[Dataset entries]
══════════════════════════════
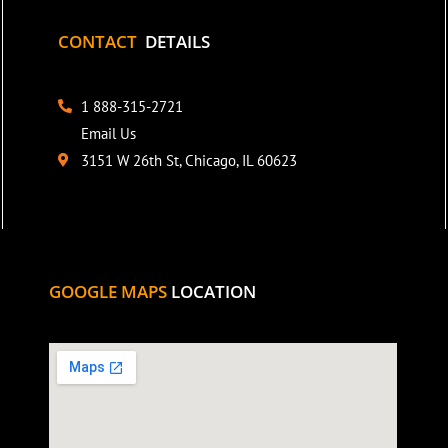
CONTACT
DETAILS
1 888-315-2721
Email Us
3151 W 26th St, Chicago, IL 60623
GOOGLE MAPS
LOCATION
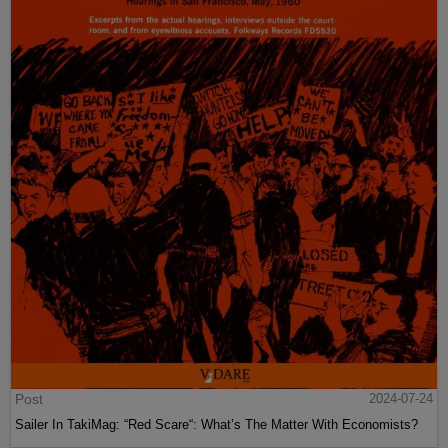
Post
2024-07-24
Sailer In TakiMag: “Red Scare“: What’s The Matter With Economists?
══════════════════════════════
TASK DIRECTIONS:
Please reproduce every line of text from the data above word for word, leaving out the pictures.

WRITTEN RESPONSE:
CONTACT
DETAILS
1 888-315-2721
Email Us
3151 W 26th St, Chicago, IL 60623
GOOGLE MAPS
LOCATION
Post
2024-07-24
Sailer In TakiMag: “Red Scare“: What’s The Matter With Economists?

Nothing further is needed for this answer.